A smiling young couple doing the dishes together.
Prostock-Studio / Istock

Even in couples where the husband does not also contribute to household work, there are healthy ways to solve the problem.

Nancy Landrum , Ma, author and Relationship coach , emphasizes that the root of the problem is resentment, and no matter what this negative emotion is linked, it is likely to reduce sexual desire in women and men. "If the two partners work full time, and yet we carry the share of the lion of the household work, it could naturally lead to resentment," she said.

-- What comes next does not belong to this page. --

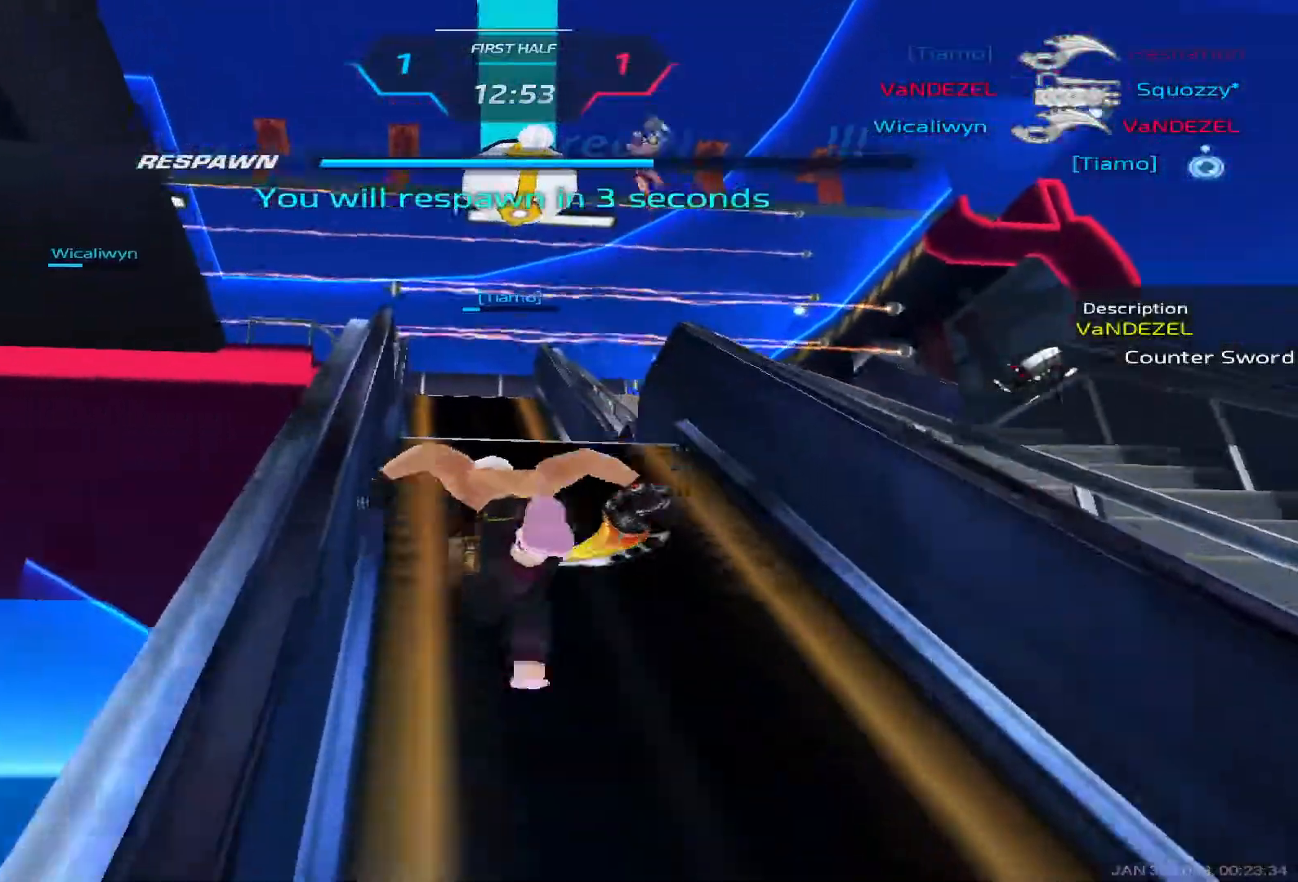
{"keys": [], "events": []}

To remedy this, Landrum suggests having a qualified discussion, "a conversation with rules or directives that give two people a chance to speak and be heard by taking turns".

She explains that a qualified discussion can go something like this: "We could say:" I feel a resentment when we both put a full day at our work, but I continue to work after my return while you play Got video games. "The partner would repeat what had been said to the speaker. They exchange places. The partner says:" I'm sorry that you felt full resentment. I thought we had agreed that I could relax with a game For about 30 minutes before me. D Start taking care of the laundry. '"

Wiggins adopts a more practical approach. She notes that, in many cases, these gender roles have been modeled for generations, she prefers to focus on "the creation of pleasure and intimacy in long -term relationships, since these roles exist".

Perhaps a couple can reserve on Sunday evening for sex when the stress of the household work of the week has not yet settled. Or maybe the husband can offer to take children to the movies one night a week so that the woman can recharge and feel more relaxed and in mood.

In any case, however, Wiggins warns against the use of sex as a transaction in a counter one. "Waiting for sex as a repayment or reward is not sexy and makes women less like sex," she said.